External Clang Examples

Introduction

This page provides some examples of the kinds of things that people have done with Clang that might serve as useful guides (or starting points) from which to develop your own tools. They may be helpful even for something as banal (but necessary) as how to set up your build to integrate Clang.

Clang’s library-based design is deliberately aimed at facilitating use by external projects, and we are always interested in improving Clang to better serve our external users. Some typical categories of applications where Clang is used are:

  • Static analysis.
  • Documentation/cross-reference generation.

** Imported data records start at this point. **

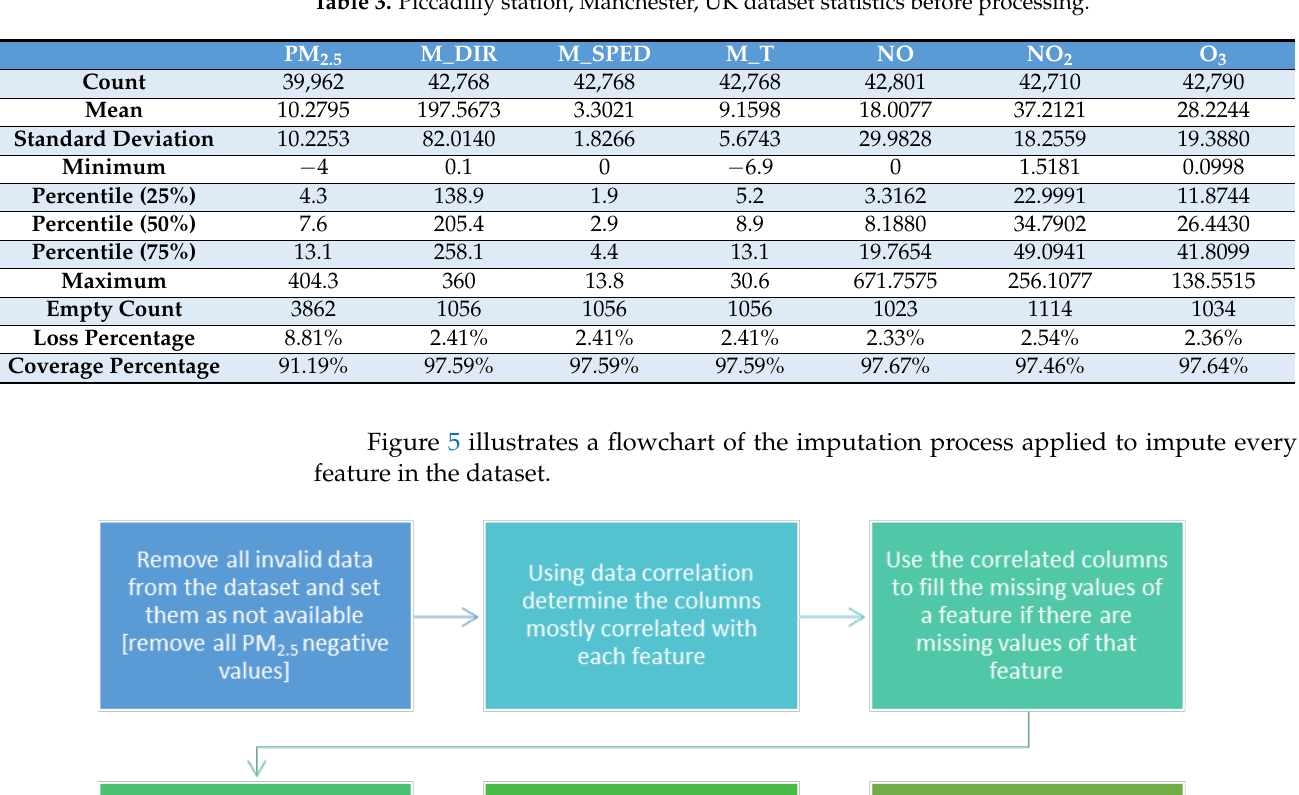
Table 3. Piccadilly station, Manchester, UK dataset statistics before processing.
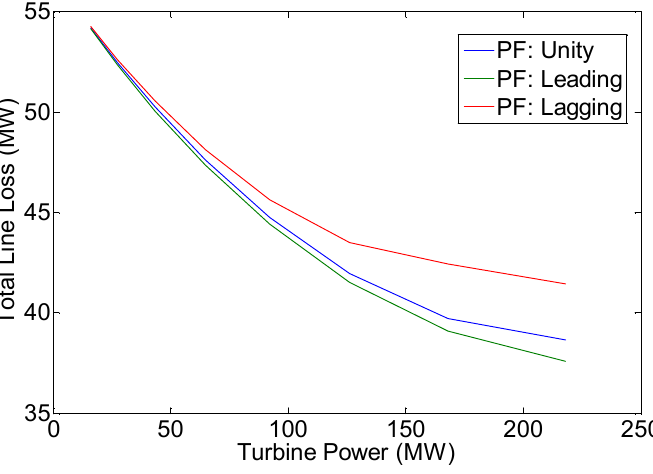
Figure 13. Variation of G1+G2+G3+G4+G5 active power output.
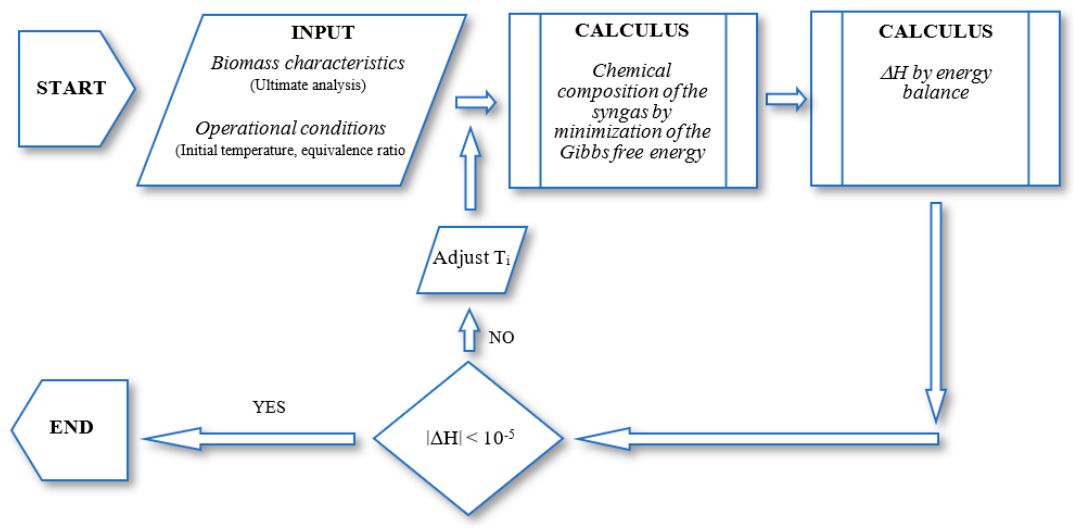
Figure 3. General flowchart of a non-stoichiometric model.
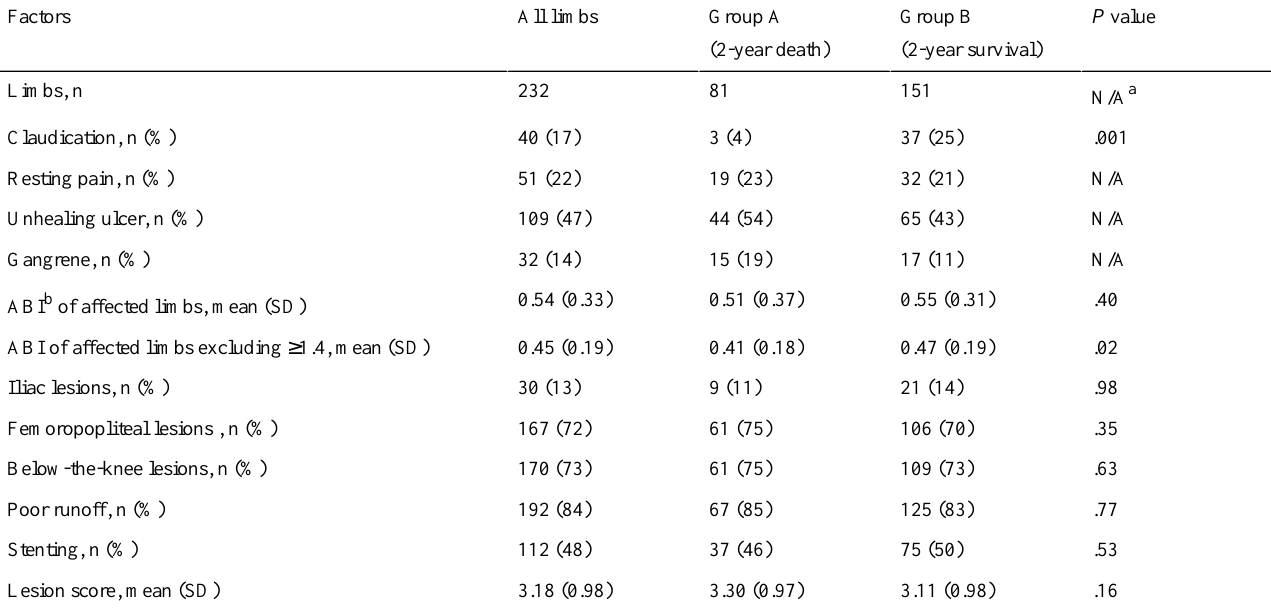
Table 2. Lesion and interventional procedure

If you know of (or wrote!) a tool or project using Clang, please send an email to Clang’s development discussion mailing list to have it added. (or if you are already a Clang contributor, feel free to directly commit additions). Since the primary purpose of this page is to provide examples that can help developers, generally they must have code available.

List of projects and tools

https://github.com/Andersbakken/rtags/
“RTags is a client/server application that indexes c/c++ code and keeps a persistent in-memory database of references, symbolnames, completions etc.”
https://rprichard.github.com/sourceweb/
“A C/C++ source code indexer and navigator”
https://github.com/etaoins/qconnectlint
“qconnectlint is a Clang tool for statically verifying the consistency of signal and slot connections made with Qt’s QObject::connect.”
https://github.com/woboq/woboq_codebrowser
“The Woboq Code Browser is a web-based code browser for C/C++ projects. Check out https://code.woboq.org/ for an example!”
https://github.com/mozilla/dxr
“DXR is a source code cross-reference tool that uses static analysis data collected by instrumented compilers.”
https://github.com/eschulte/clang-mutate
“This tool performs a number of operations on C-language source files.”
https://github.com/gmarpons/Crisp
“A coding rule validation add-on for LLVM/clang. Crisp rules are written in Prolog. A high-level declarative DSL to easily write new rules is under development. It will be called CRISP, an acronym for Coding Rules in Sugared Prolog.”
https://github.com/drothlis/clang-ctags
“Generate tag file for C++ source code.”
https://github.com/exclipy/clang_indexer
“This is an indexer for C and C++ based on the libclang library.”
https://github.com/holtgrewe/linty
“Linty - C/C++ Style Checking with Python & libclang.”
https://github.com/axw/cmonster
“cmonster is a Python wrapper for the Clang C++ parser.”
https://github.com/rizsotto/Constantine
“Constantine is a toy project to learn how to write clang plugin. Implements pseudo const analysis. Generates warnings about variables, which were declared without const qualifier.”
https://github.com/jessevdk/cldoc
“cldoc is a Clang based documentation generator for C and C++. cldoc tries to solve the issue of writing C/C++ software documentation with a modern, non-intrusive and robust approach.”
https://github.com/AlexDenisov/ToyClangPlugin
“The simplest Clang plugin implementing a semantic check for Objective-C. This example shows how to use the DiagnosticsEngine (emit warnings, errors, fixit hints). See also http://l.rw.rw/clang_plugin for step-by-step instructions.”
https://phabricator.kde.org/source/clazy
“clazy is a compiler plugin which allows clang to understand Qt semantics. You get more than 50 Qt related compiler warnings, ranging from unneeded memory allocations to misusage of API, including fix-its for automatic refactoring.”
https://gerrit.libreoffice.org/gitweb?p=core.git;a=blob_plain;f=compilerplugins/README;hb=HEAD
“LibreOffice uses a Clang plugin infrastructure to check during the build various things, some more, some less specific to the LibreOffice source code. There are currently around 50 such checkers, from flagging C-style casts and uses of reserved identifiers to ensuring that code adheres to lifecycle protocols for certain LibreOffice-specific classes. They may serve as examples for writing RecursiveASTVisitor-based plugins.”